» Bereitgestellter Text
--*--
- Blog

Familien im zweiten Lockdown: Was jetzt wichtig ist

Es war wie ein Déjà-vu, als der zweite Lockdown bekannt gegeben wurde. Viele sehen sich erneut in einer Situation, die nur schwer zu ertragen ist. Vor allem das Konfliktpotenzial innerhalb der Familie steigt erneut.

Unsere Gesellschaft ist nicht mehr darauf ausgelegt, so viele Tage und Wochen nur zu Hause zu sein: rund um die Uhr dieselben Menschen und dann noch Kontaktbeschränkungen. Früher war das ein wenig anders. Da waren die Aufgaben klar verteilt. Es gab stets viel zu tun im Haus und Hof. Aber jetzt hat sich die Gesellschaft dahin entwickelt, dass die Hauptarbeit außerhalb des Hausstandes stattfindet. Familien sind es gar nicht mehr gewohnt, so viel Zeit auf engstem Raum miteinander zu verbringen. Daher nun ein kleiner Ausblick, wie diese schweren Wochen gut zu überbrücken sind.
--*--
» Aufgabenteile
1 - Wo findet laut dem Blogbeitrag über Familien im zweiten Lockdown die Hauptarbeit heute statt?
2 - Aus dem Blogbeitrag über Familien im zweiten Lockdown ist der Abschnitt wörtlich zu übernehmen, der mit „Es war wie ein“ beginnt und sich bis einschließlich „Familie steigt erneut.“ erstreckt.

» Übungsdaten
--*--
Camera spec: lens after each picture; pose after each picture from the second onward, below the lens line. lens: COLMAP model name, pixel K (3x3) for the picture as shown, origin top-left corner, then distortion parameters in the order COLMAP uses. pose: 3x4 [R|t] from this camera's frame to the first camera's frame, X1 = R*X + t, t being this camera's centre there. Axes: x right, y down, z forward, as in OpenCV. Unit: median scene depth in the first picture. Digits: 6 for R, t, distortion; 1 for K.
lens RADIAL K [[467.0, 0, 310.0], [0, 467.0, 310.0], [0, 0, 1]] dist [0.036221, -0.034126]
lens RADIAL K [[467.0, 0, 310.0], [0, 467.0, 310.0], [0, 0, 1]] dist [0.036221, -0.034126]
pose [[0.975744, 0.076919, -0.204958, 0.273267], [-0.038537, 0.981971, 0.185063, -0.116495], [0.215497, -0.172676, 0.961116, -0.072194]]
--*--
» Lösungen je Aufgabe
1 - Außerhalb des Hausstandes.

2 -
Es war wie ein Déjà-vu, als der zweite Lockdown bekannt gegeben wurde. Viele sehen sich erneut in einer Situation, die nur schwer zu ertragen ist. Vor allem das Konfliktpotenzial innerhalb der Familie steigt erneut.